Sono 18.501 i migranti e i rifugiati la cui morte o scomparsa è stata accertata negli ultimi tre anni a livello mondiale, durante il viaggio intrapreso per raggiungere la destinazione. Tra il 2015 e il 2016 vi è stato un incremento del 30.6% nel numero di vittime, passando da 5.740 a 7.495. È il Mediterraneo il luogo in cui, su scala globale, migranti e rifugiati hanno incontrato più spesso la morte: 5.079 nel 2016, quasi il 68% delle vittime a livello mondiale; è, infatti, l’annegamento la prima causa di decesso. Ogni 71 persone che ce l’hanno fatta ad attraversare il Mare Nostrum nel 2016, una ha perso la vita.
Il progetto dell’Oim “Missing Migrants” punta a tracciare in modo sempre più dettagliato i decessi di migranti e rifugiati. “Probabilmente non conosceremo mai il vero numero delle tragedie – ha affermato Joel Millman – Speriamo arrivi il giorno in cui questi numeri inizino a abbassarsi. Ma potrebbe non verificarsi presto”.
A diffondere i dati l’Organizzazione mondiale per le migrazioni, la quale precisa che l’incremento non è da attribuirsi solo a un inasprimento delle condizioni e dei pericoli affrontati da migranti e rifugiati lungo le rotte della migrazione, ma è dovuto anche a un migliorato sistema di rilevamento e registrazione dei decessi, il quale, tuttavia, continua a offrire solo una fotografia parziale della tragedia in corso. “Questi dati sono semplicemente scioccanti, – ha dichiarato William Lacy Swing, direttore generale dell’Oim a Ginevra – Si tratta di 1.096 giorni, secondo il calendario: circa 20 morti al giorno. E non crediamo di essere neppure lontanamente vicini a contare tutte le vittime. Il tempo di contare è passato: dobbiamo agire per rendere l’immigrazione legale e sicura per tutti“.
Il Mediterraneo – e in particolare quello centrale – continua a essere una delle principali rotte a livello mondiale e il luogo dove più spesso migranti e rifugiati incontrano la morte.
Secondo gli analisti dell’Organizzazione internazionale per le migrazioni sono due le principali tendenze che questi dati indicano. La prima consiste nel fatto che rotte ormai consolidate come il corridoio che collega l’America latina a quella del Nord e il Mediterraneo centrale continuano a essere percorse costantemente, nonostante i tentativi dei paesi di destinazione di frenare i flussi.
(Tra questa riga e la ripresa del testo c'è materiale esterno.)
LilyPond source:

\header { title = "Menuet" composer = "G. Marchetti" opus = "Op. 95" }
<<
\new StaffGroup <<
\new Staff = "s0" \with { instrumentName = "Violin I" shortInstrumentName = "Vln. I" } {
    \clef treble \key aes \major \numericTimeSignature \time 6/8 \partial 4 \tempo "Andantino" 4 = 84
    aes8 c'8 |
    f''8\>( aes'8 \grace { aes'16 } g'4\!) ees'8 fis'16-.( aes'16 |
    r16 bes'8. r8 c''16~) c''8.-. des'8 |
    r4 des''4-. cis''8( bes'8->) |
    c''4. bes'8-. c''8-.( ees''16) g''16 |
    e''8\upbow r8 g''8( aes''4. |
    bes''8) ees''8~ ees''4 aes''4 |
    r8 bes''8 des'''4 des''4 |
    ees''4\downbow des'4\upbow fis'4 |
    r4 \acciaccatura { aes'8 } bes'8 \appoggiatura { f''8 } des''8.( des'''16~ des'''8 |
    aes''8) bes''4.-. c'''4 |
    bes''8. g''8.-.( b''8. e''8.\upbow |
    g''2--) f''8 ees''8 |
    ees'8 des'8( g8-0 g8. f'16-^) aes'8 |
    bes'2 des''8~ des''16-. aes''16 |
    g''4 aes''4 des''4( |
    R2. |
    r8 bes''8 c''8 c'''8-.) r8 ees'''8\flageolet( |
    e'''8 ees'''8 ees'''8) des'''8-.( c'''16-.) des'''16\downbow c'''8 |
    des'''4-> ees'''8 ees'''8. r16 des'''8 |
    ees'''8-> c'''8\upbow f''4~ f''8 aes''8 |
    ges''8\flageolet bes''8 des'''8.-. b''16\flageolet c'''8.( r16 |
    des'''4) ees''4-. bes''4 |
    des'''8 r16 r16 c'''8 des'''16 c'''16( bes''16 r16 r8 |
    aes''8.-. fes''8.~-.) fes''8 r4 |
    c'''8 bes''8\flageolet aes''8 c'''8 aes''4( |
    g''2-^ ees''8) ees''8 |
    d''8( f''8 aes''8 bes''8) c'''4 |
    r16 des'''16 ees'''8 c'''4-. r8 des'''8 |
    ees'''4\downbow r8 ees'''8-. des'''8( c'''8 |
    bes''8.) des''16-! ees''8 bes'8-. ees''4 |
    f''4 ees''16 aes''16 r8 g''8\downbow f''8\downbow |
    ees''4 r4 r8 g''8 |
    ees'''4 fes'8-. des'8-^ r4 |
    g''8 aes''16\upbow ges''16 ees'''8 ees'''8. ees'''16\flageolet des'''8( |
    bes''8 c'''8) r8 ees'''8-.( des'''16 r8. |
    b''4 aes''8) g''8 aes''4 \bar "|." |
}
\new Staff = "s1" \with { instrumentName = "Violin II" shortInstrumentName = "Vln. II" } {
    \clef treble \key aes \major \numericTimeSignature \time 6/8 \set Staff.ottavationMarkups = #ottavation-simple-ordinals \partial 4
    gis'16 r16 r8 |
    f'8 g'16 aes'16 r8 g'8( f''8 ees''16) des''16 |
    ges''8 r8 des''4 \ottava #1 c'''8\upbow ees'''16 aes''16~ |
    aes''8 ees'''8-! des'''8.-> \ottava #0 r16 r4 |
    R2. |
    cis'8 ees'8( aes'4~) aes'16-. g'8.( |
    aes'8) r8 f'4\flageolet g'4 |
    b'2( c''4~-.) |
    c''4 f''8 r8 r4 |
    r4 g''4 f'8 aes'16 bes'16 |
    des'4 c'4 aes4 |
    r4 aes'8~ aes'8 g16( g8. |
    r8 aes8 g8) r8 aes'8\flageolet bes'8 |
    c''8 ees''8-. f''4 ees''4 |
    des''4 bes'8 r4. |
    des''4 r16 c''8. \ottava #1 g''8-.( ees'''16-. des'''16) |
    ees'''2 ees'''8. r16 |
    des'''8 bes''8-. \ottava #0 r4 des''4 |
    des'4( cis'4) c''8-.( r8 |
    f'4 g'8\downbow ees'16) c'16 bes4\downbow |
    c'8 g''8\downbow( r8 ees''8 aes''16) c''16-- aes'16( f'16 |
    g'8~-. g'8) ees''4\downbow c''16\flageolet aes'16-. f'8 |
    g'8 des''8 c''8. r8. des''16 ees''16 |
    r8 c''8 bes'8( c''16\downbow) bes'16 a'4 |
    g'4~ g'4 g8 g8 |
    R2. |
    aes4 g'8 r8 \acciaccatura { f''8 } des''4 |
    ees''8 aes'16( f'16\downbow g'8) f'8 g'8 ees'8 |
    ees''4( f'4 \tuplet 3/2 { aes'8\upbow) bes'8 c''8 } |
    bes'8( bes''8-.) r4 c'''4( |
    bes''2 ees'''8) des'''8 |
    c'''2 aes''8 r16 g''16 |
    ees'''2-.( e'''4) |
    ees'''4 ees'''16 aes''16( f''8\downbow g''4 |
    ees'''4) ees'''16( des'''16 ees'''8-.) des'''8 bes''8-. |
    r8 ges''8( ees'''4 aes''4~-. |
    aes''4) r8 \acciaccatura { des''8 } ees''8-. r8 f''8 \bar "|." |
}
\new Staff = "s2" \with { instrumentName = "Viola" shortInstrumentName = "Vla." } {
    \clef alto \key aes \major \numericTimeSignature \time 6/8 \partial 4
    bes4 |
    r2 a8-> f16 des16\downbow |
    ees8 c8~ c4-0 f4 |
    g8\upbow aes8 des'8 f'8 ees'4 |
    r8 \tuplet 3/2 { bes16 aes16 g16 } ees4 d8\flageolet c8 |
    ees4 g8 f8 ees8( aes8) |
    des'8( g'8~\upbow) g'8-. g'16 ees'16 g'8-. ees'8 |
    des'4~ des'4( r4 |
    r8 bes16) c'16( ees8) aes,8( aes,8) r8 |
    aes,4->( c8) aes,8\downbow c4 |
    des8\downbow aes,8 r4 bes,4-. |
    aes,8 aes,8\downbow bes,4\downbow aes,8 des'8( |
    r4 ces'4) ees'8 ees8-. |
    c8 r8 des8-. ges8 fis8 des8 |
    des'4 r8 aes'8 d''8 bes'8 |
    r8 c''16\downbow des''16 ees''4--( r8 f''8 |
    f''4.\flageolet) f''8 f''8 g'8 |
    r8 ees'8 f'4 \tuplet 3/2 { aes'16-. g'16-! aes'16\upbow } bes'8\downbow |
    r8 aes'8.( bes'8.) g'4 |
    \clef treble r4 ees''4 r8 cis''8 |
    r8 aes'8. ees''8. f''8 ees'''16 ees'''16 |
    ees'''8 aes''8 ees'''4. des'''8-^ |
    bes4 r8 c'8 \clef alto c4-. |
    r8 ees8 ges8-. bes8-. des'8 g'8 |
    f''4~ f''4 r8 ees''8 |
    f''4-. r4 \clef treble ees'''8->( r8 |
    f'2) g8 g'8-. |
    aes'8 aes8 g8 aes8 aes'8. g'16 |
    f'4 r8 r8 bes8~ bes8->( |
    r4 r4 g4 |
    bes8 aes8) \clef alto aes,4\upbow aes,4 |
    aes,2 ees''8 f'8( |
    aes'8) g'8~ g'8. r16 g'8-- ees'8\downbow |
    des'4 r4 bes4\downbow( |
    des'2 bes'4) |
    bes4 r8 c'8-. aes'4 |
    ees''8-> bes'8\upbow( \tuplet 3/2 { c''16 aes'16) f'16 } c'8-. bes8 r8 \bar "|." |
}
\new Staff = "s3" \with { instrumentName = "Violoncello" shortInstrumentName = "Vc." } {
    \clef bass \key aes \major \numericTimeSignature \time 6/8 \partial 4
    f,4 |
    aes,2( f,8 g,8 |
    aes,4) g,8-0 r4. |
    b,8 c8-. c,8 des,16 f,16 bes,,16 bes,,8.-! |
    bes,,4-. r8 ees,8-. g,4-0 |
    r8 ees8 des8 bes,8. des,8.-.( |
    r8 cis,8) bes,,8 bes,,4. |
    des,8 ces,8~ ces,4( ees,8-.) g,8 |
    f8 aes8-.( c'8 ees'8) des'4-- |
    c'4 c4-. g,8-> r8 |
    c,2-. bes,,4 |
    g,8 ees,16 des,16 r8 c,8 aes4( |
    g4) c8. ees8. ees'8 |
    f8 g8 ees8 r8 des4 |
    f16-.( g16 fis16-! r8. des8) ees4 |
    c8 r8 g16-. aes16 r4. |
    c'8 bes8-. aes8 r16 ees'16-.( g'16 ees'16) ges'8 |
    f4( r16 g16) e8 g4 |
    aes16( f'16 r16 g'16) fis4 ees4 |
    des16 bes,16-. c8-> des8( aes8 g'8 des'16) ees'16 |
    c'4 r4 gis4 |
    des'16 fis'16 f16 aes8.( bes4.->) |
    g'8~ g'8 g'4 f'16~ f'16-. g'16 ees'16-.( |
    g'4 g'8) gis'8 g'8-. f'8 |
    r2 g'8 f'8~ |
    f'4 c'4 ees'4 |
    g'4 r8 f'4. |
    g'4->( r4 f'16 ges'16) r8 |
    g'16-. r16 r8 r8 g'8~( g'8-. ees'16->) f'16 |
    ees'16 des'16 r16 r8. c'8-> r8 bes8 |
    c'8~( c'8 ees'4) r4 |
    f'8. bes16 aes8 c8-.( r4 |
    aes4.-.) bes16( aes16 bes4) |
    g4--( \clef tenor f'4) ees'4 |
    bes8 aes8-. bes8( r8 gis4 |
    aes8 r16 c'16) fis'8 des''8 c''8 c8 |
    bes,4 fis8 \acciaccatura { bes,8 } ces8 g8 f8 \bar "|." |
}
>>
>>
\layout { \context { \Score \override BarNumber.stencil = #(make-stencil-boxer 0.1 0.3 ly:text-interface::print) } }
La seconda è relativa a un significativo ruolo dei social media e della tecnologia nel rilevamento degli incidenti: un sempre più ampio ricorso a essi da parte di migranti e rifugiati, consente loro di comunicare ad altri il verificarsi di incidenti; l’aumento delle morti e delle scomparse accertate sarebbe dovuto, in parte, a questa ragione e non solo, dunque, a una maggiore pericolosità delle rotte intraprese. “I migranti – non importa quanto basso sia il loro livello di educazione o quanto siano poveri – sono in comunicazione quasi costante con chi segue i loro progressi”, spiega Joel Millman, che per l’Oim ha documentato gli incidenti del 2016 in Europa, Africa e America latina. E aggiunge: “Molte volte sono i migranti stessi i primi a denunciare la morte dei compagni di viaggio“.